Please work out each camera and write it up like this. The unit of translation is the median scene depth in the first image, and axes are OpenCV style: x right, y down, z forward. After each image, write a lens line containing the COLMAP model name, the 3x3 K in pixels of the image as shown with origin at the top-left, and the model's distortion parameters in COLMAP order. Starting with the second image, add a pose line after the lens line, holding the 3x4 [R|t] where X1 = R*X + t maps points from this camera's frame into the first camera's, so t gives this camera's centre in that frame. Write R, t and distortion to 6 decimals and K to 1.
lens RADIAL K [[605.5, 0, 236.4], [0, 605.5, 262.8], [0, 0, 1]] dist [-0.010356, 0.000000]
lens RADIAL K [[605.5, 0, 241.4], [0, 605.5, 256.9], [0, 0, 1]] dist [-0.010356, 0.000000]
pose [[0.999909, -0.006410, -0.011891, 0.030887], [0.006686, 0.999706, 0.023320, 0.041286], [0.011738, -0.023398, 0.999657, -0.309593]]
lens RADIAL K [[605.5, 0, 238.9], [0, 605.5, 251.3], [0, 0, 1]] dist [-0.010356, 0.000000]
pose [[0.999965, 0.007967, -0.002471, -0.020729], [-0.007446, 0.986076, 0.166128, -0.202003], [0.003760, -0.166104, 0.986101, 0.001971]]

--

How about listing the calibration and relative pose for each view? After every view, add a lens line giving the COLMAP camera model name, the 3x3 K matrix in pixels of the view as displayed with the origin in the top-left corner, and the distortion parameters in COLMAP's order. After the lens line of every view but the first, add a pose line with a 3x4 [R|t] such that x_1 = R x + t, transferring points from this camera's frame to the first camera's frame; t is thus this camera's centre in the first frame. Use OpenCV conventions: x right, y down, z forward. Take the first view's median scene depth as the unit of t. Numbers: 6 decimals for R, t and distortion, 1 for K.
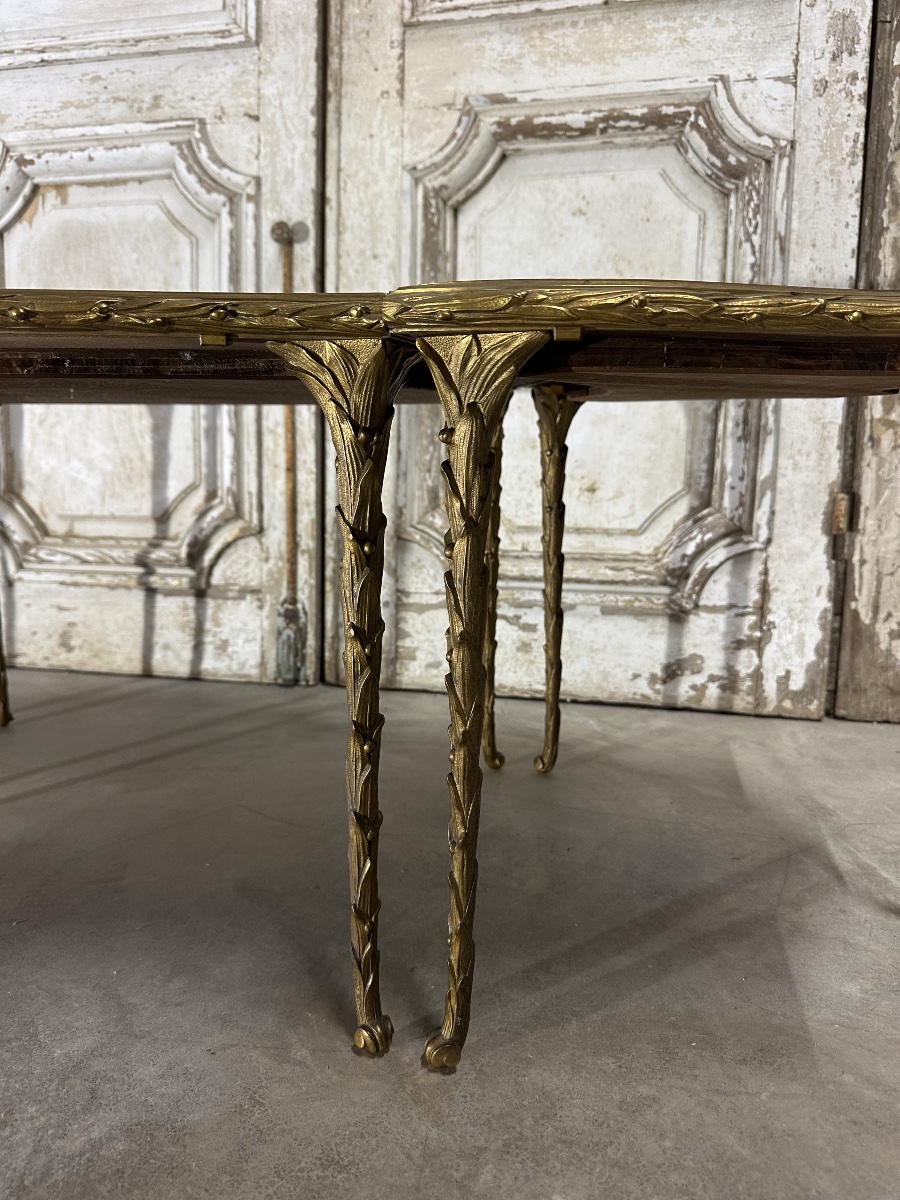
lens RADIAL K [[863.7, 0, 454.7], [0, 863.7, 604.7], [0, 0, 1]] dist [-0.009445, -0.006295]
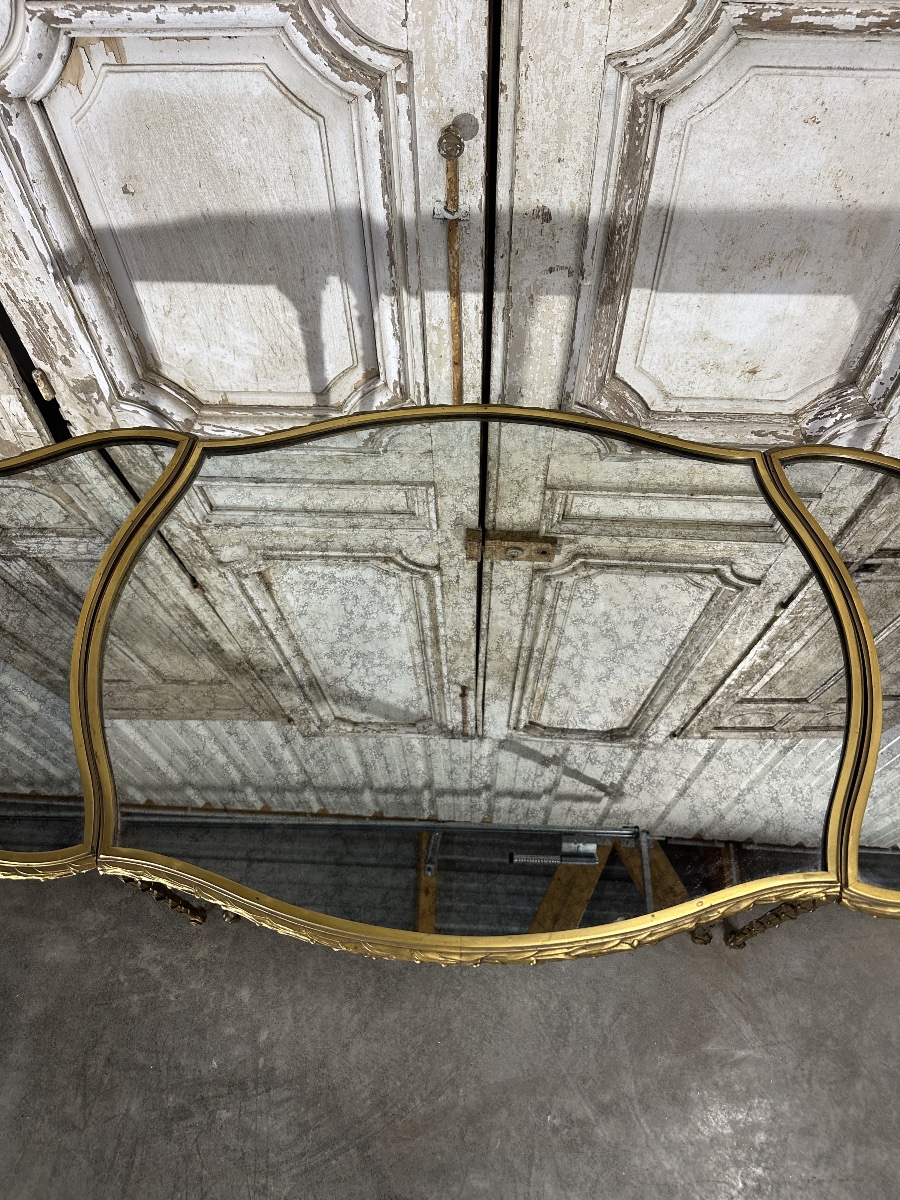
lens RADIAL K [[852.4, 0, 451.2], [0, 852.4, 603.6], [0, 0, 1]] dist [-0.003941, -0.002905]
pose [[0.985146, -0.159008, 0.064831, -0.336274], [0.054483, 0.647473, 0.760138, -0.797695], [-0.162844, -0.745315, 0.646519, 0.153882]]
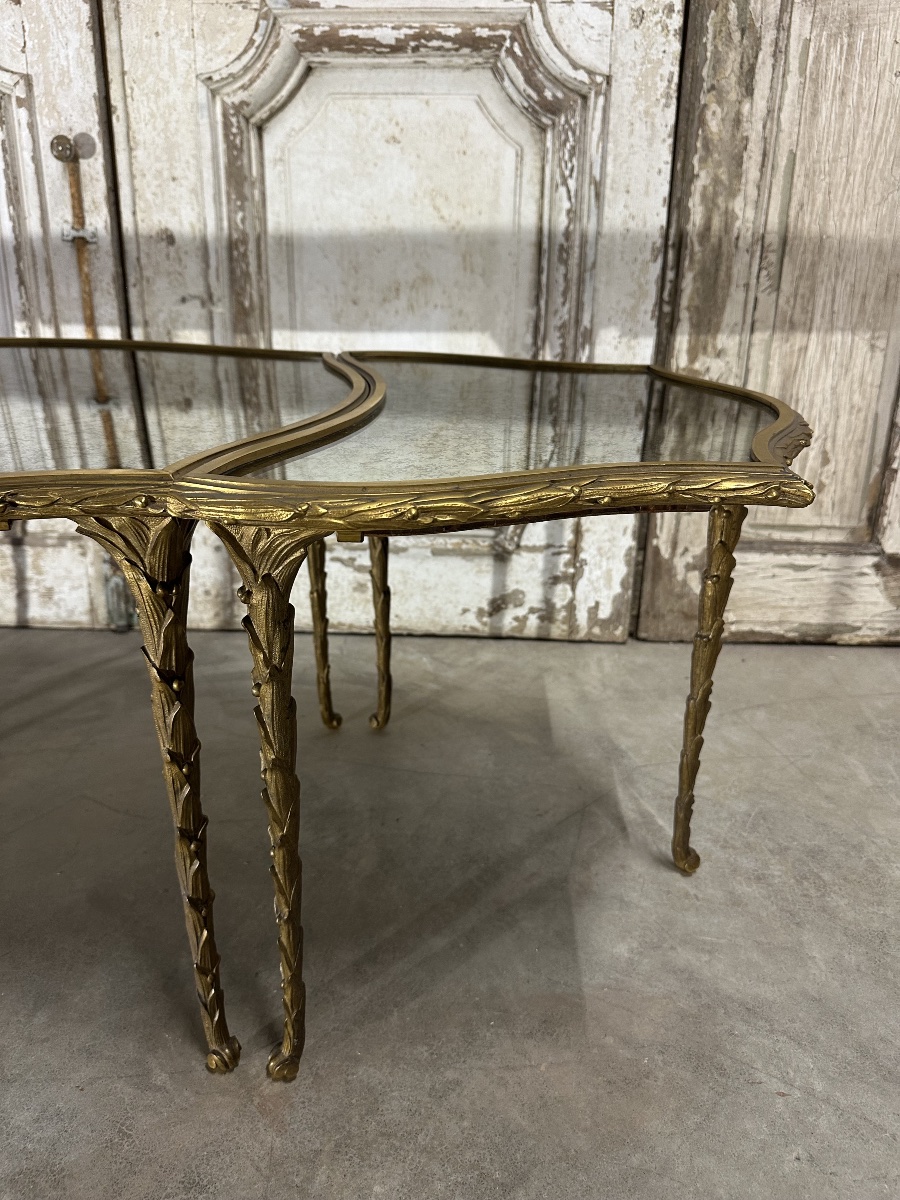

### Description of the task
Output as a JSON list of strings, one per line, the lines from the one containing "Please work out" through the one containing "-0.166104, 0.986101, 0.001971]]", leaving out any blank lines.

### Your solution
[
  "Please work out each camera and write it up like this. The unit of translation is the median scene depth in the first image, and axes are OpenCV style: x right, y down, z forward. After each image, write a lens line containing the COLMAP model name, the 3x3 K in pixels of the image as shown with origin at the top-left, and the model's distortion parameters in COLMAP order. Starting with the second image, add a pose line after the lens line, holding the 3x4 [R|t] where X1 = R*X + t maps points from this camera's frame into the first camera's, so t gives this camera's centre in that frame. Write R, t and distortion to 6 decimals and K to 1.",
  "lens RADIAL K [[605.5, 0, 236.4], [0, 605.5, 262.8], [0, 0, 1]] dist [-0.010356, 0.000000]",
  "lens RADIAL K [[605.5, 0, 241.4], [0, 605.5, 256.9], [0, 0, 1]] dist [-0.010356, 0.000000]",
  "pose [[0.999909, -0.006410, -0.011891, 0.030887], [0.006686, 0.999706, 0.023320, 0.041286], [0.011738, -0.023398, 0.999657, -0.309593]]",
  "lens RADIAL K [[605.5, 0, 238.9], [0, 605.5, 251.3], [0, 0, 1]] dist [-0.010356, 0.000000]",
  "pose [[0.999965, 0.007967, -0.002471, -0.020729], [-0.007446, 0.986076, 0.166128, -0.202003], [0.003760, -0.166104, 0.986101, 0.001971]]"
]